I was with my old therapist many years ago, and I had been discussing a small host of issues, and she told me that all of them were rooted in 'shame'.

I went to a healer and asked for his help to help lock into and dissolve that core of shame.

He laid me down on his table and started working the energy, putting me into a sort of trance.  Then he told me to locate Shame and "invite it to the table."

The way he saw things, it was not pragmatic to go through the effort to remove something, only to replace it with something else.  The something is already there.  It would be easier and more efficient to take the something that's already there, and invite it to transform.  The energy remains but it changes attributes.

At the time, Shame had appeared to me as a small, dirty, ape-like creature that was backing away from me and hissing and spitting.  It expected to be attacked.

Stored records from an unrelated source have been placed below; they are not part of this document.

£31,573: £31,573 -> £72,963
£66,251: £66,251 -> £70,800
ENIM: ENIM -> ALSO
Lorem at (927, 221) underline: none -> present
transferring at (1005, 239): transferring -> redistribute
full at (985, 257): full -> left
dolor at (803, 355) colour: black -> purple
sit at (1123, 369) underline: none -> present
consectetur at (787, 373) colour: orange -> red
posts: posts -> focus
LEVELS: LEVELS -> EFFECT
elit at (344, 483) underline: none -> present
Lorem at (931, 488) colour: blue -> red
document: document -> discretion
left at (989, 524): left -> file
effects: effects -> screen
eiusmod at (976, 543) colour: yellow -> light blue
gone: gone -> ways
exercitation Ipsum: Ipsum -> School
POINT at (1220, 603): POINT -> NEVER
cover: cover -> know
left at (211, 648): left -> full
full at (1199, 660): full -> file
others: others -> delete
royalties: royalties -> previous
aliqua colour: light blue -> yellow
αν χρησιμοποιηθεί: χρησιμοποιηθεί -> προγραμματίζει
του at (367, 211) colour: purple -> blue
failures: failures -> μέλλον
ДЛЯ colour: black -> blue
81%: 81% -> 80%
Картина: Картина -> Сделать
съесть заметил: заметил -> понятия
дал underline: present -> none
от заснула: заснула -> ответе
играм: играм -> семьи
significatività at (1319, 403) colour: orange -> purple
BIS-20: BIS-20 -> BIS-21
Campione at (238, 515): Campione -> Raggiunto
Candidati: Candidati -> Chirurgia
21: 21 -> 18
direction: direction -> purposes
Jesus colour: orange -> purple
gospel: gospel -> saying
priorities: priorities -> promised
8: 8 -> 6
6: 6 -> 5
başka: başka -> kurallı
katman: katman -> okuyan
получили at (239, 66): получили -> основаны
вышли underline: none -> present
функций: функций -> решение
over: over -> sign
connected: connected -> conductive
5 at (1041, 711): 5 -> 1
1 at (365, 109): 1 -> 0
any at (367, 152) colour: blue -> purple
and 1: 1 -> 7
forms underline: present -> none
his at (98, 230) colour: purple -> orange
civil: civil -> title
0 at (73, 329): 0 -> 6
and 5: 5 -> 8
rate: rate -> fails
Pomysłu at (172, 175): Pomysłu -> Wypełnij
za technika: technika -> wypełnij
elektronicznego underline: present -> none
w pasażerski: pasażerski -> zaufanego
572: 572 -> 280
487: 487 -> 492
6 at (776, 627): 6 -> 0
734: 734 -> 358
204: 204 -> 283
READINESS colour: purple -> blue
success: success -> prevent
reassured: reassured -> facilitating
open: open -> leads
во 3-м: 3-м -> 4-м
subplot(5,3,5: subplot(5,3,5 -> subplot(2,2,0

As it calmed down, I suddenly found myself realizing just how much 'shame' was inflicted on me by my older sister as a child.  And then I asked the question "What if I never had an older sister?", and then the air around Shame began to shimmer and diffuse.  Then, standing right where Shame had once been, there was this absolutely beautiful girl with blonde hair, blue eyes and little freckles across her nose and under her eyes.

I suddenly realized that she was me, and that I was never ugly.

Her name is Abbie, and she's 10 years old.

The House in My Mind
She lives in the compound now with the others.

Her presence has changed the lives of all of them.  Especially the Reticent.

They are the four most loving mothers any 10-year old girl could ask for.



Today I paid a visit to Raime for a session with him.

I told him what had happened to me right after surgery and he quickly surmised that the chemicals left in my system from the anesthetic had temporarily disabled my sense of emotional regulation.  Leaving me vulnerable to the onslaught of old wounds resurfacing.  Once that evaporated, I was fine.

He did some work on me, but there is still a lot more to be done.  I'm seeing him twice next week.  He also gave me his thoughts on Rolfing, which would not be covered under my insurance, but perhaps I can work out a barter and trade with a Rolfer.

I have an emergency appointment at my regular clinic tomorrow.  One of the side effects of the surgery is lingering longer than it should and could cause potential health problems.

It's really late, and I've had a long day.

I hope I can get back to writing more about Ghost tomorrow.